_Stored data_

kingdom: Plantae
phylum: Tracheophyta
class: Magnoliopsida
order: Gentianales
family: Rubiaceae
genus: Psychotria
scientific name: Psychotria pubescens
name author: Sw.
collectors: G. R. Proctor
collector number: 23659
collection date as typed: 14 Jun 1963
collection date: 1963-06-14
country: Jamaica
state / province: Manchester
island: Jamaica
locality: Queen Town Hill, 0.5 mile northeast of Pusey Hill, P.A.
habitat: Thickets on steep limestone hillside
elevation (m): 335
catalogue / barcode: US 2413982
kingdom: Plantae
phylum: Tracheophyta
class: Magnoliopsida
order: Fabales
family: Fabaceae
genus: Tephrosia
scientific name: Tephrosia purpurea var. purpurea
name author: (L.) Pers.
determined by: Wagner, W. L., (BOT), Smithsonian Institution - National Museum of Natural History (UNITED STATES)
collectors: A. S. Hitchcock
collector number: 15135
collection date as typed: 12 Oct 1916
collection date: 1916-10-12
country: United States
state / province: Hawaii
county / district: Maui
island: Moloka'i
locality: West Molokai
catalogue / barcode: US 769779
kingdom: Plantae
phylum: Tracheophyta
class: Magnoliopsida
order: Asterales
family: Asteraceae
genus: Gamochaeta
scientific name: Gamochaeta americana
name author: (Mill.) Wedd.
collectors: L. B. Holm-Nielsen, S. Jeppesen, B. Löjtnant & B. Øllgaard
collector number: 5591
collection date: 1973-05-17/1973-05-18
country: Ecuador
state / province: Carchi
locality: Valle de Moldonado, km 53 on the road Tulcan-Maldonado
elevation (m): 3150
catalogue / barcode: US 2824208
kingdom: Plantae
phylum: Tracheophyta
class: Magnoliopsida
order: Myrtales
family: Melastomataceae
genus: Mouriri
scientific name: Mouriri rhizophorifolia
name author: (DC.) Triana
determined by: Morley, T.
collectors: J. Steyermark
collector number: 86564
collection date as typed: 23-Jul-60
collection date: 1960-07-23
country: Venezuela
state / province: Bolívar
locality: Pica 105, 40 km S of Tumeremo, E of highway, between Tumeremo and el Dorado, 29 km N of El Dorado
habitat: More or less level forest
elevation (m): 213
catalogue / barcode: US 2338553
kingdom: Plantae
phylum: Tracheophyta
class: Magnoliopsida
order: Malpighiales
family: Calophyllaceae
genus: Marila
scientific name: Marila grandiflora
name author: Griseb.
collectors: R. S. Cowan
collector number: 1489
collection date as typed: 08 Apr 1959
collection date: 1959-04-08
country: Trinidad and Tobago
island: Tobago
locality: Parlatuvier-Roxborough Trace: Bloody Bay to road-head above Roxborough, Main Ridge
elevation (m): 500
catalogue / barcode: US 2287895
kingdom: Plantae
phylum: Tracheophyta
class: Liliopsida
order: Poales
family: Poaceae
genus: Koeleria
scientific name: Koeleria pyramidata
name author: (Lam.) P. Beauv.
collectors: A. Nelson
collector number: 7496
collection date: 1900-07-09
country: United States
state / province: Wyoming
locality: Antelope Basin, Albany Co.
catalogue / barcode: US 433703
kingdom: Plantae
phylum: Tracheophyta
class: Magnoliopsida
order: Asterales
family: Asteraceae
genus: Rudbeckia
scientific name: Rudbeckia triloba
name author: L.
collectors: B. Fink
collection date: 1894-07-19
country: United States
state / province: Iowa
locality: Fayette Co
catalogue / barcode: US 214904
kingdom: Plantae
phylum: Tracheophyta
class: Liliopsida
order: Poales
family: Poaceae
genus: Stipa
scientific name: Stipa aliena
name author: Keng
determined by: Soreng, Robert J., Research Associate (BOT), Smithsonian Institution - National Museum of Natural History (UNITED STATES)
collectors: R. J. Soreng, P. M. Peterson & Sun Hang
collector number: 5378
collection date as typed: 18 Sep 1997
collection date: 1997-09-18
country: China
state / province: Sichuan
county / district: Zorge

_What you have to do_
Revise every row so that "state / province" becomes "region" and leave everything else as it is.

_Result of the task_
kingdom: Plantae
phylum: Tracheophyta
class: Magnoliopsida
order: Gentianales
family: Rubiaceae
genus: Psychotria
scientific name: Psychotria pubescens
name author: Sw.
collectors: G. R. Proctor
collector number: 23659
collection date as typed: 14 Jun 1963
collection date: 1963-06-14
country: Jamaica
region: Manchester
island: Jamaica
locality: Queen Town Hill, 0.5 mile northeast of Pusey Hill, P.A.
habitat: Thickets on steep limestone hillside
elevation (m): 335
catalogue / barcode: US 2413982
kingdom: Plantae
phylum: Tracheophyta
class: Magnoliopsida
order: Fabales
family: Fabaceae
genus: Tephrosia
scientific name: Tephrosia purpurea var. purpurea
name author: (L.) Pers.
determined by: Wagner, W. L., (BOT), Smithsonian Institution - National Museum of Natural History (UNITED STATES)
collectors: A. S. Hitchcock
collector number: 15135
collection date as typed: 12 Oct 1916
collection date: 1916-10-12
country: United States
region: Hawaii
county / district: Maui
island: Moloka'i
locality: West Molokai
catalogue / barcode: US 769779
kingdom: Plantae
phylum: Tracheophyta
class: Magnoliopsida
order: Asterales
family: Asteraceae
genus: Gamochaeta
scientific name: Gamochaeta americana
name author: (Mill.) Wedd.
collectors: L. B. Holm-Nielsen, S. Jeppesen, B. Löjtnant & B. Øllgaard
collector number: 5591
collection date: 1973-05-17/1973-05-18
country: Ecuador
region: Carchi
locality: Valle de Moldonado, km 53 on the road Tulcan-Maldonado
elevation (m): 3150
catalogue / barcode: US 2824208
kingdom: Plantae
phylum: Tracheophyta
class: Magnoliopsida
order: Myrtales
family: Melastomataceae
genus: Mouriri
scientific name: Mouriri rhizophorifolia
name author: (DC.) Triana
determined by: Morley, T.
collectors: J. Steyermark
collector number: 86564
collection date as typed: 23-Jul-60
collection date: 1960-07-23
country: Venezuela
region: Bolívar
locality: Pica 105, 40 km S of Tumeremo, E of highway, between Tumeremo and el Dorado, 29 km N of El Dorado
habitat: More or less level forest
elevation (m): 213
catalogue / barcode: US 2338553
kingdom: Plantae
phylum: Tracheophyta
class: Magnoliopsida
order: Malpighiales
family: Calophyllaceae
genus: Marila
scientific name: Marila grandiflora
name author: Griseb.
collectors: R. S. Cowan
collector number: 1489
collection date as typed: 08 Apr 1959
collection date: 1959-04-08
country: Trinidad and Tobago
island: Tobago
locality: Parlatuvier-Roxborough Trace: Bloody Bay to road-head above Roxborough, Main Ridge
elevation (m): 500
catalogue / barcode: US 2287895
kingdom: Plantae
phylum: Tracheophyta
class: Liliopsida
order: Poales
family: Poaceae
genus: Koeleria
scientific name: Koeleria pyramidata
name author: (Lam.) P. Beauv.
collectors: A. Nelson
collector number: 7496
collection date: 1900-07-09
country: United States
region: Wyoming
locality: Antelope Basin, Albany Co.
catalogue / barcode: US 433703
kingdom: Plantae
phylum: Tracheophyta
class: Magnoliopsida
order: Asterales
family: Asteraceae
genus: Rudbeckia
scientific name: Rudbeckia triloba
name author: L.
collectors: B. Fink
collection date: 1894-07-19
country: United States
region: Iowa
locality: Fayette Co
catalogue / barcode: US 214904
kingdom: Plantae
phylum: Tracheophyta
class: Liliopsida
order: Poales
family: Poaceae
genus: Stipa
scientific name: Stipa aliena
name author: Keng
determined by: Soreng, Robert J., Research Associate (BOT), Smithsonian Institution - National Museum of Natural History (UNITED STATES)
collectors: R. J. Soreng, P. M. Peterson & Sun Hang
collector number: 5378
collection date as typed: 18 Sep 1997
collection date: 1997-09-18
country: China
region: Sichuan
county / district: Zorge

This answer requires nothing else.